Tuesday, July 14, 2009

Southern California Loan Modification Scam Used Complicated Money Trail With $1M+ Flowing Into Mexico, Says State AG

In Southern California, the Los Angeles Times reports on an alleged loan modification scam which, according to authorities, is among the most sophisticated operating in California, that stymied investigators with a thicket of bank accounts, 1-800 numbers and wire transfers to Mexico until they finally busted the operation in October.

  • The California attorney general's office had been fielding complaints for months from homeowners who had fallen victim to what one prosecutor termed a "brilliant scheme." Representatives of this operation allegedly induced homeowners to send them as many as three consecutive mortgage payments. More than $1 million flowed through a series of bank accounts, much of it eventually crossing the border to banks in Mexico, according to the attorney general's office.

  • In some cases, people lost their homes because they did nothing to head off foreclosure, believing they had made a deal with their bank.
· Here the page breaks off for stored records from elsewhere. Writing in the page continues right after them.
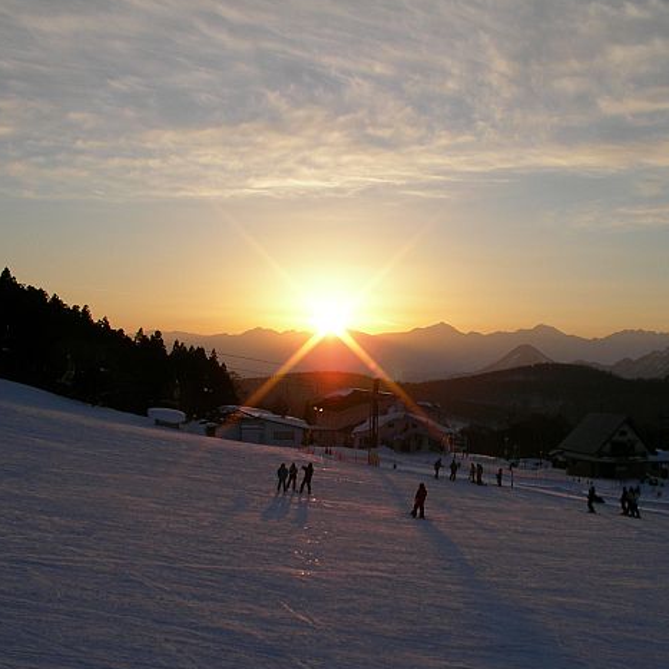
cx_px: 360
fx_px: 1006
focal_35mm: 46
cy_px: 336
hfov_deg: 36.8
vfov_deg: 36.8
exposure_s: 1/765
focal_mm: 5.8
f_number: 4
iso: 50
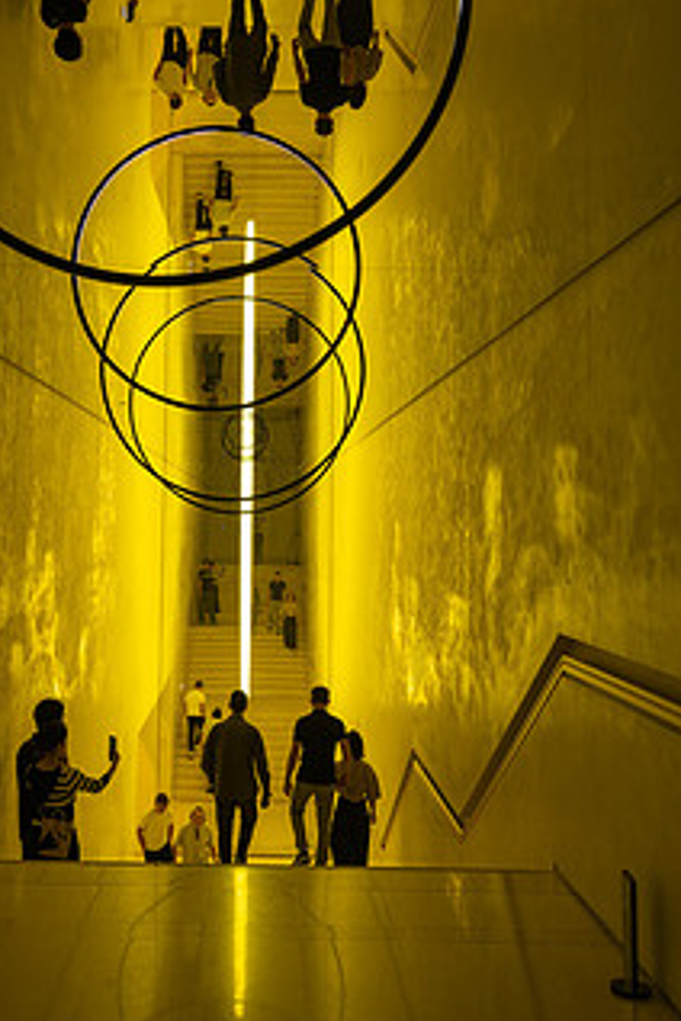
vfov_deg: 47.2
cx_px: 241
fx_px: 1163
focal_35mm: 41
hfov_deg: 32.4
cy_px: 411
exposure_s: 1/125
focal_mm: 29
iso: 64
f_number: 2.8
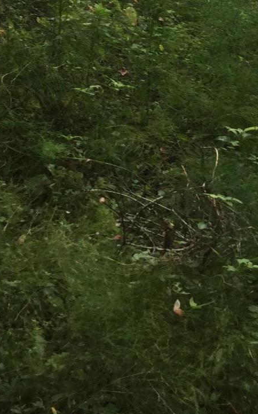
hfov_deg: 14.1
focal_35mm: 91
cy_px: -151
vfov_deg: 20.5
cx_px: 258
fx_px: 1024
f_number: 2.4
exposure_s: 1/120
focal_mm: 3.3
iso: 25
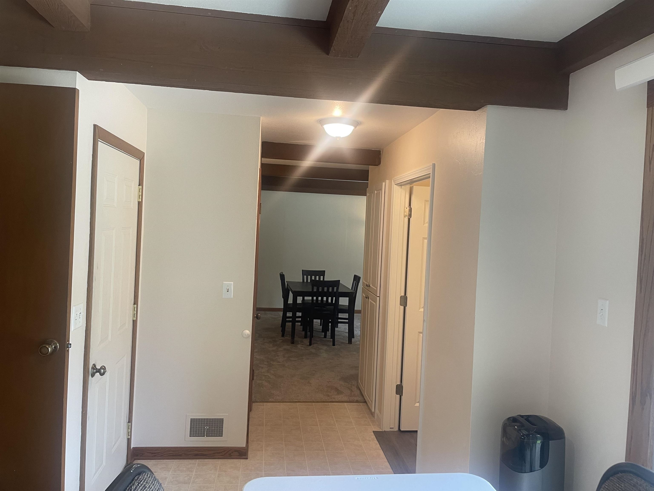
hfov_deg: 67.3
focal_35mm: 26
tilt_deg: -1.6
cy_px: 246
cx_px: 327
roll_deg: -2.9
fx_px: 491
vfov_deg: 53.1
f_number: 1.6
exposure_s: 1/60
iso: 100
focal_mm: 4.2
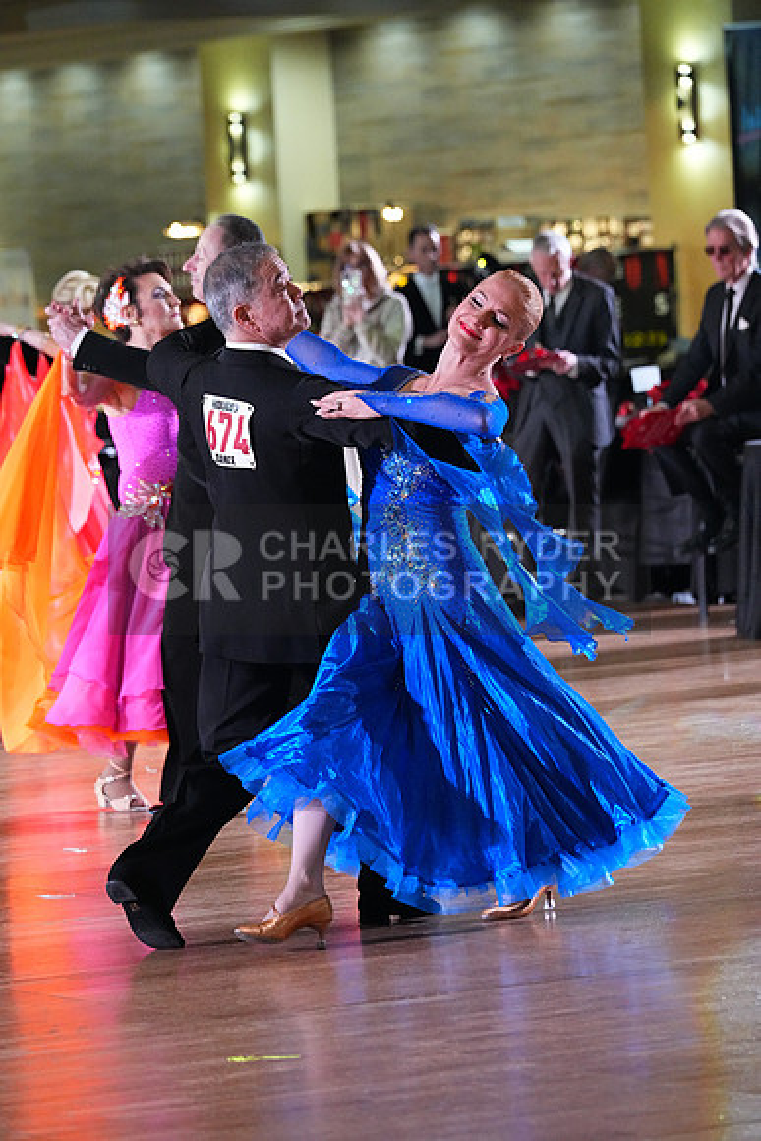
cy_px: 570
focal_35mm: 200
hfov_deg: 6.9
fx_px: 6337
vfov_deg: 10.3
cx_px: 380
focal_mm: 200
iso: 10000
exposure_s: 1/400
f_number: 5.6
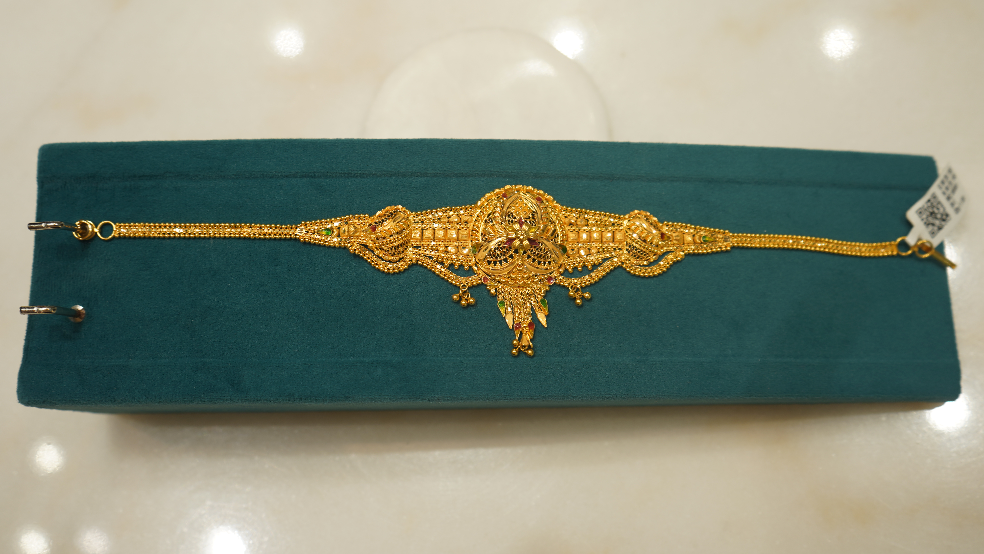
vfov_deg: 31.9
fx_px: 965
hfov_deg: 54.0
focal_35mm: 37
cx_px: 495
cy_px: 235
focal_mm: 35
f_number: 4.5
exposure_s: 1/80
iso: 100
Despite there being hundreds of victims, investigators found the trail confusing. The operation did not register its phone lines in its own name. Instead, investigators said, its 800-numbers ran through Internet phone companies. It was the same with the bank accounts.

  • [Investigators] began working backward from the accounts where checks were deposited and postal boxes where victims sent their money. They determined that much of the money seemed to go to Juan Jose Perez and Isuara Hernandez, a married couple with three children who had recently lived in San Bernardino County. On Oct. 27, the attorney general's office filed a 39-count complaint charging Hernandez, Perez and several associates with grand theft, money-laundering and conspiracy.(1) Five of Hernandez and Perez's associates pleaded guilty;(2) but Hernandez and Perez, who authorities say are the ringleaders, have eluded capture. Investigators suspect they went to Mexico.

For the story, see In California, mortgage scammers find easy pickings (As foreclosures climb, so does fraud by schemers preying on desperate homeowners hoping to modify their loans. State investigators have 750 open cases -- up from just 10 a year ago).

(1) See California AG press release: Attorney General Brown Breaks Up Foreclosure Scam Ring.

(2) See California AG press release: Attorney General Brown Sends Perpetrators of Loan Modification Fraud to Prison.